379年前のアルゴリズムを使って RSA 暗号鍵を破った話

The security of RSA keys depends on the difficulty of factoring a key’s large composite number (usually denoted as N) to derive its two factors (usually denoted as P and Q). When P and Q are known publicly, the key they make up is broken, meaning anyone can decrypt data protected by the key or use the key to authenticate messages.

Cryptographers have long known that RSA keys that are generated with primes that are too close together can be trivially broken with Fermat’s factorization method. French mathematician Pierre de Fermat first described this method in 1643.

Fermat’s algorithm was based on the fact that any odd number can be expressed as the difference between two squares. When the factors are near the root of the number, they can be calculated easily and quickly. The method isn’t feasible when factors are truly random and hence far apart.

The Rambus SafeZone Basic Crypto Module before 10.4.0, as used in certain Fujifilm (formerly Fuji Xerox) devices before 2022-03-01, Canon imagePROGRAF and imageRUNNER devices through 2022-03-14, and potentially many other devices, generates RSA keys that can be broken with Fermat’s factorization method. This allows efficient calculation of private RSA keys from the public key of a TLS certificate.

Is PGP/GnuPG/OpenPGP affected?

I applied the algorithm to a dump of the SKS PGP key servers. I found four vulnerable keys. However all these keys had a user ID that did imply they were created for testing.

It is plausible that these keys were not generated by vulnerable implementations, but were manually crafted, possibly by people aware of this attack creating test data.

How “close” do primes need to be in order to be vulnerable?

With common RSA key sizes (2048 bit) in our tests the Fermat algorithm with 100 rounds reliably factors numbers where p and q differ up to 2^517. In other words it can be said that primes that only differ within the lower 64 bytes (or around half their size) will be vulnerable.

Up to 2^514 it almost always finds the factorization in the first round of the algorithm. It could be argued that the 100 rounds is therefore excessive, however the algorithm is so fast that it practically does not matter much.

Is SSH affected?

There are probably no vulnerable SSH implementations creating such keys, though I obviously cannot proove that.

I checked multiple large collections of both SSH host and user keys. I did not find any vulnerable keys.

What do you recommend?

If you are running one of the affected devices you should make sure that you update the devices and regenerate the keys.

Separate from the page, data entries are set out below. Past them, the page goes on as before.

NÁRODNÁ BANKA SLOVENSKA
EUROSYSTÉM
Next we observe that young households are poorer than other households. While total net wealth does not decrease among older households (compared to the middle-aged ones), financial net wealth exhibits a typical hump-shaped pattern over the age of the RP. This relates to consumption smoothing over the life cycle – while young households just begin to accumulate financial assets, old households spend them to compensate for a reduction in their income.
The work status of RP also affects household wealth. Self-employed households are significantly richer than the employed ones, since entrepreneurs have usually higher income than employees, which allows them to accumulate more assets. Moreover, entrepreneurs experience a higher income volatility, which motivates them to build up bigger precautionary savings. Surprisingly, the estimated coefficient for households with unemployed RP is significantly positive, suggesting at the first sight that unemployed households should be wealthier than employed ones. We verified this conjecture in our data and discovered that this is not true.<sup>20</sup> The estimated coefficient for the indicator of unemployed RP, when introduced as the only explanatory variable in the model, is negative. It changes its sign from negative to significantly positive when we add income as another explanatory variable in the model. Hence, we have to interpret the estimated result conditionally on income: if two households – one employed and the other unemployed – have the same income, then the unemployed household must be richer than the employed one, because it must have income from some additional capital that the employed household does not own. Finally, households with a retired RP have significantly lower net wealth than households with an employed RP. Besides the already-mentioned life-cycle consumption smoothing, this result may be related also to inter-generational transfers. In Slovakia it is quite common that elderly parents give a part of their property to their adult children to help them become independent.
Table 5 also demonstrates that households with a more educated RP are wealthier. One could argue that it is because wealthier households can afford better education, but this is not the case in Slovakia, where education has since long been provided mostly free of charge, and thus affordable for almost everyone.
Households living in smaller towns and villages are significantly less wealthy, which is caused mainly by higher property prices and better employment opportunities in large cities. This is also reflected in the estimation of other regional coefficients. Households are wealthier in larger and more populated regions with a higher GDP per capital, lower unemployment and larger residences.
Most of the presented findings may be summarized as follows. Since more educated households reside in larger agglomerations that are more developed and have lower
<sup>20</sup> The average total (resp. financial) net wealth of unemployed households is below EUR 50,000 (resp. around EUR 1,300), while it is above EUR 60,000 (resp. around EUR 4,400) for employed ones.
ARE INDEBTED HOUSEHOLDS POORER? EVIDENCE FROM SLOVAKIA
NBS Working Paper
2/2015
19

If you are in a position where external users will supply public RSA keys to you then you might want to implement checks for this vulnerability. A typical case for this are certificate authorities. I shared the exploit code with certificate authorities and are aware that some have implemented checks in their certificate issuance process to avoid accepting keys vulnerable to this attack.

You can find Let’s Encrypt’s implementation of the check in their Boulder software in this pull request.